Thomas Neubert

Personal information
- Date of birth: 14 November 1980 (age 44)
- Place of birth: Cottbus, East Germany
- Height: 1.63 m (5 ft 4 in)
- Position(s): Striker

Youth career
- 0000–2000: BSG Tiefbau Cottbus

Senior career*
- Years: Team / Apps / (Gls)
- 2000–2001: Energie Cottbus II / 30 / (9)
- 2000–2001: Energie Cottbus / 0 / (0)
- 2001–2006: Dynamo Dresden / 98 / (23)
- 2006–2007: Holstein Kiel / 16 / (0)
- 2007–2008: Wacker Burghausen / 8 / (1)
- 2008–2011: Hallescher FC / 101 / (26)
- 2011: SC Borea Dresden / 0 / (0)
- 2011–2013: Radebeuler BC
- Total:  / 253 / (59)

= Thomas Neubert =

German footballer

Thomas Neubert (born 14 November 1980) is a German former footballer.

==Career==

A tall, powerful centre-forward, Neubert began his professional career with his hometown club, Energie Cottbus, and was promoted to the first-team squad in 2000. After one season in the Bundesliga, in which he didn't make a first-team appearance, he signed for Dynamo Dresden, of the NOFV-Oberliga Süd. At Dynamo he became a regular in the first-team, partnering Denis Koslov up front as the club won the title, and promotion to the Regionalliga Nord. The following season he was the team's top scorer, and the year after that he helped the club earn promotion to the 2. Bundesliga, although he missed the end of the season because of an injury suffered against Hamburger SV II in March 2004.

That same injury restricted Neubert to just eight appearances in Dynamo's two seasons at the second tier, and in 2006, with the club relegated, he was released. He spent an unsuccessful season with Holstein Kiel, before moving to the other end of the country for a six-month spell at SV Wacker Burghausen.
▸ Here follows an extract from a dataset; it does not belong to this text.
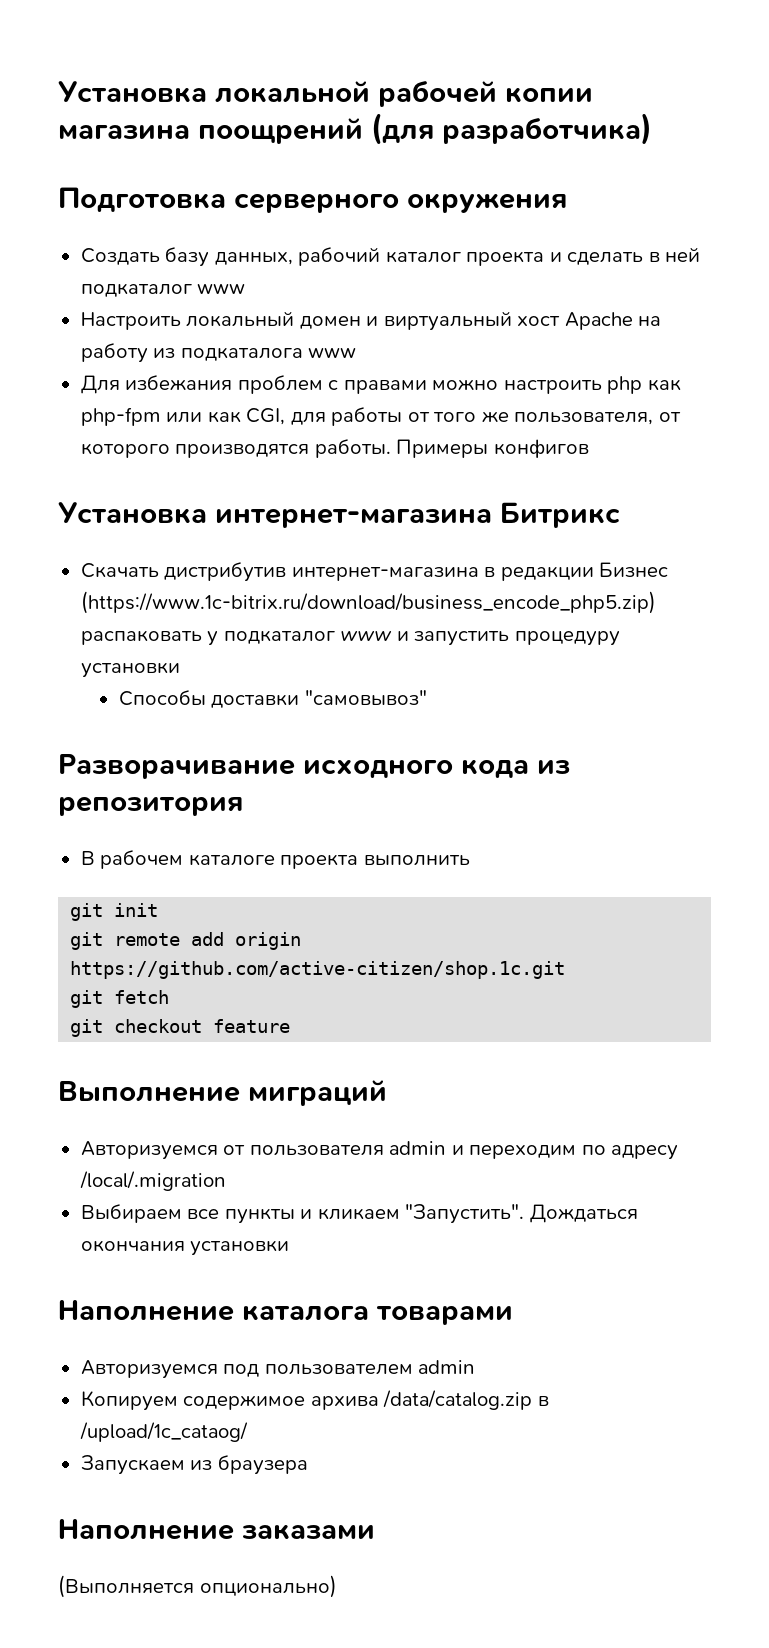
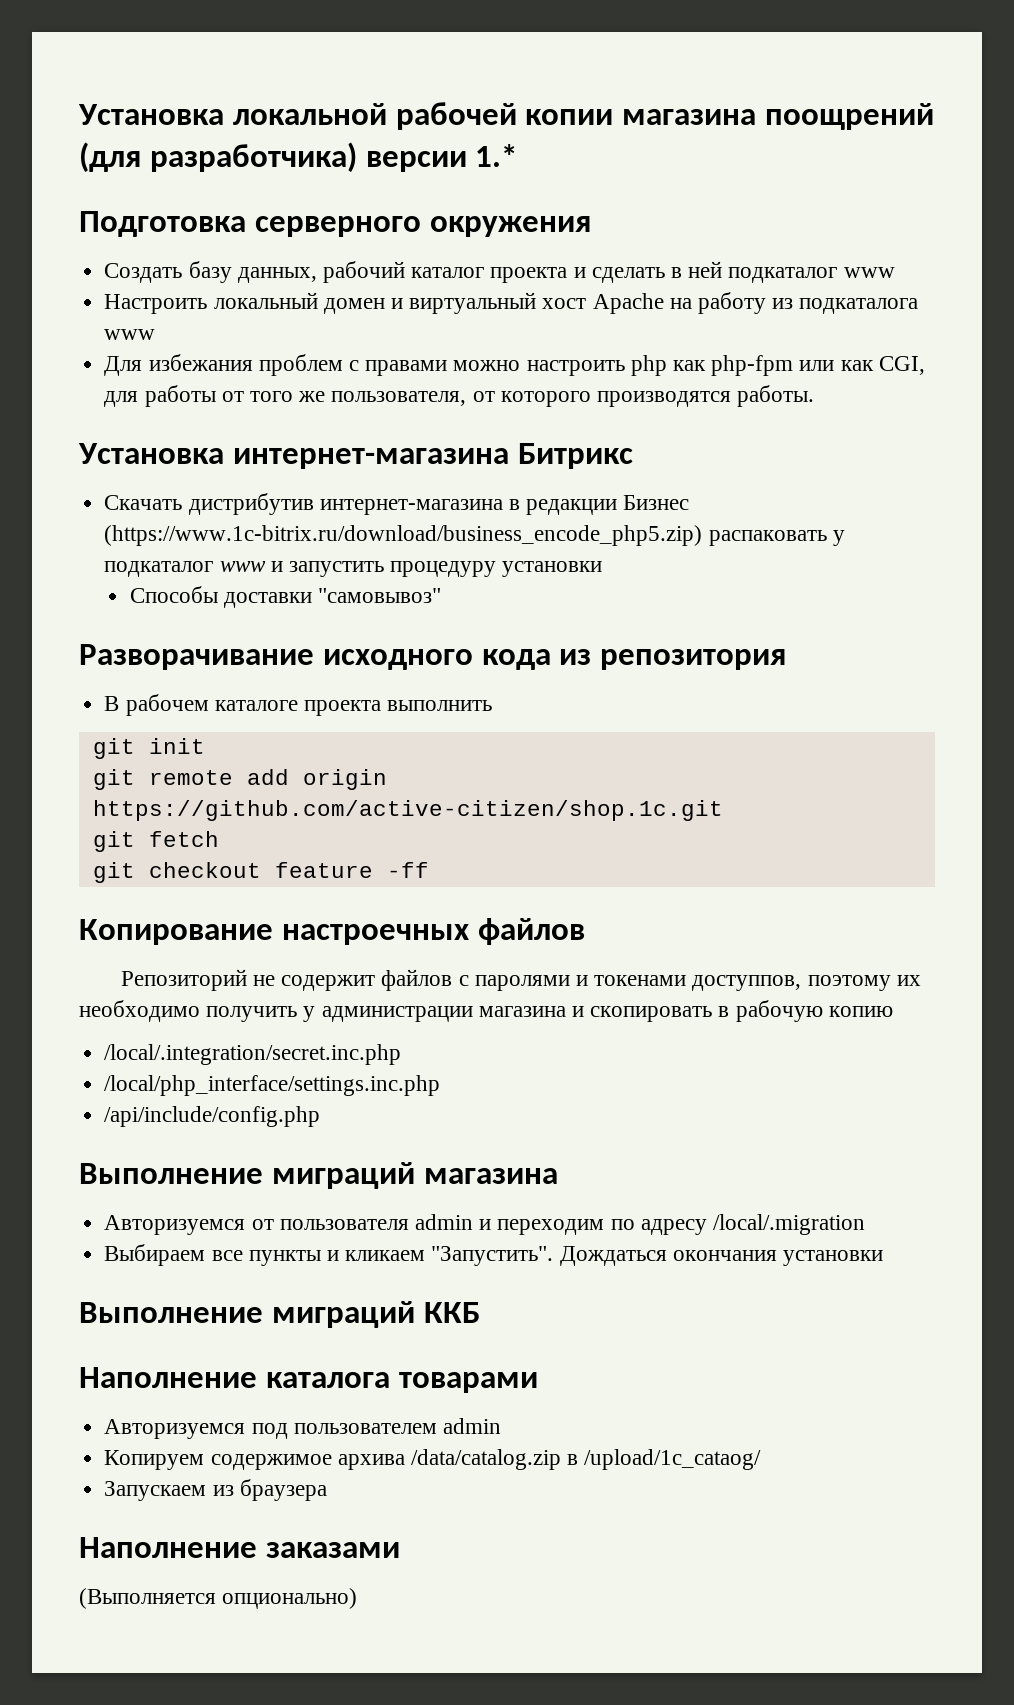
(652, 129) none -> [365,144,518,172] версии 1.*
[396,439,589,458] Примеры конфигов -> (815, 396) none
[58,1080,387,1106] // Выполнение миграций -> [386,862,429,878] [79,918,585,945] [120,969,921,991] [79,1000,893,1022] [104,1044,402,1065] [104,1075,441,1096] [104,1106,321,1127] [79,1162,558,1189] -ff // Копирование настроечных файлов // Репозиторий не содержит файлов с паролями и токенами доступпов, поэтому их необходимо получить у администрации магазина и скопировать в рабочую копию // /local/.integration/secret.inc.php // /local/php_interface/settings.inc.php // /api/include/config.php // Выполнение миграций магазина
(290, 1248) none -> [79,1301,480,1328] // Выполнение миграций ККБ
In January 2008, Neubert signed for Hallescher FC, where he was reunited with former Dynamo Dresden assistant manager Sven Köhler, and helped the club win the NOFV-Oberliga title. He spent three years playing for HFC in the Regionalliga Nord before leaving in 2011, to return to Dresden and sign for SC Borea. Borea withdrew their Oberliga team in September 2011, leaving Neubert without a club. He signed for Radebeuler BC a couple of weeks later. At the end of the 2012–13 season, Neubert left Radebeuler BC to take a break form football.